Please retype the records below exactly as they stand.
==== Source data ====
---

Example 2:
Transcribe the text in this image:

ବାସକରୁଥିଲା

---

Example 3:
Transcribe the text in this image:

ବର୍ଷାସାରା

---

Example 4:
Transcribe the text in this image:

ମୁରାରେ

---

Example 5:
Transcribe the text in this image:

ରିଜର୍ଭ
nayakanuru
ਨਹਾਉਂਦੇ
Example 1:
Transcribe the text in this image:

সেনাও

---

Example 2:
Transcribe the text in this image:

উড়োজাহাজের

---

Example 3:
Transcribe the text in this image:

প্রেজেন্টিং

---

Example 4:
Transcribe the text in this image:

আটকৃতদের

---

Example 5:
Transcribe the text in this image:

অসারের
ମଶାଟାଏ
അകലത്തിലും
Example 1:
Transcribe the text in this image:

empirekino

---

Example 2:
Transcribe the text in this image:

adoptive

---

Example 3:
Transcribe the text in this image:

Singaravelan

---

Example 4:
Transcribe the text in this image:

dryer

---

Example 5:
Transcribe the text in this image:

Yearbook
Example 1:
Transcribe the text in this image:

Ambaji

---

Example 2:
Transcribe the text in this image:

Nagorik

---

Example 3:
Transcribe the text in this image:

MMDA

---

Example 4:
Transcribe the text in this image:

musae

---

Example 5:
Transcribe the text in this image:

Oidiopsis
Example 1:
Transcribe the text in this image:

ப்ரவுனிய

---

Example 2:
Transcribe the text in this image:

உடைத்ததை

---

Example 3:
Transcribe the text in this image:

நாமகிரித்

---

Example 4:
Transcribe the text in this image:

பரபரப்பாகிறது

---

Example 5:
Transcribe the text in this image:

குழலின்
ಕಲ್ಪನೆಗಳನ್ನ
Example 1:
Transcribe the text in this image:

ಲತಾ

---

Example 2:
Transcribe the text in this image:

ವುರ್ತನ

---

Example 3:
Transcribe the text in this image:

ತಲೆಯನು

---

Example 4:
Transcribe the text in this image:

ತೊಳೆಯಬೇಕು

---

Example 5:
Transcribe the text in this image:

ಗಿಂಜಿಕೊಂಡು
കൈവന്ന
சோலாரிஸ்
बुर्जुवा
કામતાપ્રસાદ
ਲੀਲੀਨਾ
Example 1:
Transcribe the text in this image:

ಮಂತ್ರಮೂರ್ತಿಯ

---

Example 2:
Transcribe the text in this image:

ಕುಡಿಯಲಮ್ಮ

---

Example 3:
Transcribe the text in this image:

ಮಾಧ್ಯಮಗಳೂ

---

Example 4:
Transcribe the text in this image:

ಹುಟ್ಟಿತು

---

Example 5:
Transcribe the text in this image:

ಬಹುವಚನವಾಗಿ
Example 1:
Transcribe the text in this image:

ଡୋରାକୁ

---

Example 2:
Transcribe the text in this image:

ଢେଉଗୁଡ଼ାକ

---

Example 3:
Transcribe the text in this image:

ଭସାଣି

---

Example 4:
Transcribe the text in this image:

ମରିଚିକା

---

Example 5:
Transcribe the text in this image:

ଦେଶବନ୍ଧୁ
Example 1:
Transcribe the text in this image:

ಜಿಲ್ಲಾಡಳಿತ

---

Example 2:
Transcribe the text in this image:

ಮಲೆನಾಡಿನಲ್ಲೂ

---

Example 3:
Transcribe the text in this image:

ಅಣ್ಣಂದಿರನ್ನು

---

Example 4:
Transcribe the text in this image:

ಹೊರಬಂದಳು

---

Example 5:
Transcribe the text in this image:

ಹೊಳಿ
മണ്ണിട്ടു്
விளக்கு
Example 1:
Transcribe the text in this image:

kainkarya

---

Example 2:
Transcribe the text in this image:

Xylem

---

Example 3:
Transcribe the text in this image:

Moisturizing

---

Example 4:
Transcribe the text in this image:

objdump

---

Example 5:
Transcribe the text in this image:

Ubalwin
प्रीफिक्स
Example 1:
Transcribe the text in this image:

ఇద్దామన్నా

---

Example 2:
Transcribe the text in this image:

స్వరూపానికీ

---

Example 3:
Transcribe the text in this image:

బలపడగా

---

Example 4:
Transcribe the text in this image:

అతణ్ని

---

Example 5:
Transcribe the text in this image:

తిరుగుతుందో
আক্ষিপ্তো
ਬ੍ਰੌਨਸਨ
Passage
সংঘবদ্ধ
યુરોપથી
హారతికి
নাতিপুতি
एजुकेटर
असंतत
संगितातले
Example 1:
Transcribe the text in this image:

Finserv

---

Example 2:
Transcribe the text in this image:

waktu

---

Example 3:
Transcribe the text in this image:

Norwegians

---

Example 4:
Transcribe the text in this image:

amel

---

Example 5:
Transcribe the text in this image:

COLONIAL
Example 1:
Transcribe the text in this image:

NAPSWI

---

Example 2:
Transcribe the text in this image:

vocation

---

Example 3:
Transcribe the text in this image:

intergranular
====
▶ _Solution to the problem_:
---

Example 2:
Transcribe the text in this image:

ବାସକରୁଥିଲା

---

Example 3:
Transcribe the text in this image:

ବର୍ଷାସାରା

---

Example 4:
Transcribe the text in this image:

ମୁରାରେ

---

Example 5:
Transcribe the text in this image:

ରିଜର୍ଭ
nayakanuru
ਨਹਾਉਂਦੇ
Example 1:
Transcribe the text in this image:

সেনাও

---

Example 2:
Transcribe the text in this image:

উড়োজাহাজের

---

Example 3:
Transcribe the text in this image:

প্রেজেন্টিং

---

Example 4:
Transcribe the text in this image:

আটকৃতদের

---

Example 5:
Transcribe the text in this image:

অসারের
ମଶାଟାଏ
അകലത്തിലും
Example 1:
Transcribe the text in this image:

empirekino

---

Example 2:
Transcribe the text in this image:

adoptive

---

Example 3:
Transcribe the text in this image:

Singaravelan

---

Example 4:
Transcribe the text in this image:

dryer

---

Example 5:
Transcribe the text in this image:

Yearbook
Example 1:
Transcribe the text in this image:

Ambaji

---

Example 2:
Transcribe the text in this image:

Nagorik

---

Example 3:
Transcribe the text in this image:

MMDA

---

Example 4:
Transcribe the text in this image:

musae

---

Example 5:
Transcribe the text in this image:

Oidiopsis
Example 1:
Transcribe the text in this image:

ப்ரவுனிய

---

Example 2:
Transcribe the text in this image:

உடைத்ததை

---

Example 3:
Transcribe the text in this image:

நாமகிரித்

---

Example 4:
Transcribe the text in this image:

பரபரப்பாகிறது

---

Example 5:
Transcribe the text in this image:

குழலின்
ಕಲ್ಪನೆಗಳನ್ನ
Example 1:
Transcribe the text in this image:

ಲತಾ

---

Example 2:
Transcribe the text in this image:

ವುರ್ತನ

---

Example 3:
Transcribe the text in this image:

ತಲೆಯನು

---

Example 4:
Transcribe the text in this image:

ತೊಳೆಯಬೇಕು

---

Example 5:
Transcribe the text in this image:

ಗಿಂಜಿಕೊಂಡು
കൈവന്ന
சோலாரிஸ்
बुर्जुवा
કામતાપ્રસાદ
ਲੀਲੀਨਾ
Example 1:
Transcribe the text in this image:

ಮಂತ್ರಮೂರ್ತಿಯ

---

Example 2:
Transcribe the text in this image:

ಕುಡಿಯಲಮ್ಮ

---

Example 3:
Transcribe the text in this image:

ಮಾಧ್ಯಮಗಳೂ

---

Example 4:
Transcribe the text in this image:

ಹುಟ್ಟಿತು

---

Example 5:
Transcribe the text in this image:

ಬಹುವಚನವಾಗಿ
Example 1:
Transcribe the text in this image:

ଡୋରାକୁ

---

Example 2:
Transcribe the text in this image:

ଢେଉଗୁଡ଼ାକ

---

Example 3:
Transcribe the text in this image:

ଭସାଣି

---

Example 4:
Transcribe the text in this image:

ମରିଚିକା

---

Example 5:
Transcribe the text in this image:

ଦେଶବନ୍ଧୁ
Example 1:
Transcribe the text in this image:

ಜಿಲ್ಲಾಡಳಿತ

---

Example 2:
Transcribe the text in this image:

ಮಲೆನಾಡಿನಲ್ಲೂ

---

Example 3:
Transcribe the text in this image:

ಅಣ್ಣಂದಿರನ್ನು

---

Example 4:
Transcribe the text in this image:

ಹೊರಬಂದಳು

---

Example 5:
Transcribe the text in this image:

ಹೊಳಿ
മണ്ണിട്ടു്
விளக்கு
Example 1:
Transcribe the text in this image:

kainkarya

---

Example 2:
Transcribe the text in this image:

Xylem

---

Example 3:
Transcribe the text in this image:

Moisturizing

---

Example 4:
Transcribe the text in this image:

objdump

---

Example 5:
Transcribe the text in this image:

Ubalwin
प्रीफिक्स
Example 1:
Transcribe the text in this image:

ఇద్దామన్నా

---

Example 2:
Transcribe the text in this image:

స్వరూపానికీ

---

Example 3:
Transcribe the text in this image:

బలపడగా

---

Example 4:
Transcribe the text in this image:

అతణ్ని

---

Example 5:
Transcribe the text in this image:

తిరుగుతుందో
আক্ষিপ্তো
ਬ੍ਰੌਨਸਨ
Passage
সংঘবদ্ধ
યુરોપથી
హారతికి
নাতিপুতি
एजुकेटर
असंतत
संगितातले
Example 1:
Transcribe the text in this image:

Finserv

---

Example 2:
Transcribe the text in this image:

waktu

---

Example 3:
Transcribe the text in this image:

Norwegians

---

Example 4:
Transcribe the text in this image:

amel

---

Example 5:
Transcribe the text in this image:

COLONIAL
Example 1:
Transcribe the text in this image:

NAPSWI

---

Example 2:
Transcribe the text in this image:

vocation

---

Example 3:
Transcribe the text in this image:

intergranular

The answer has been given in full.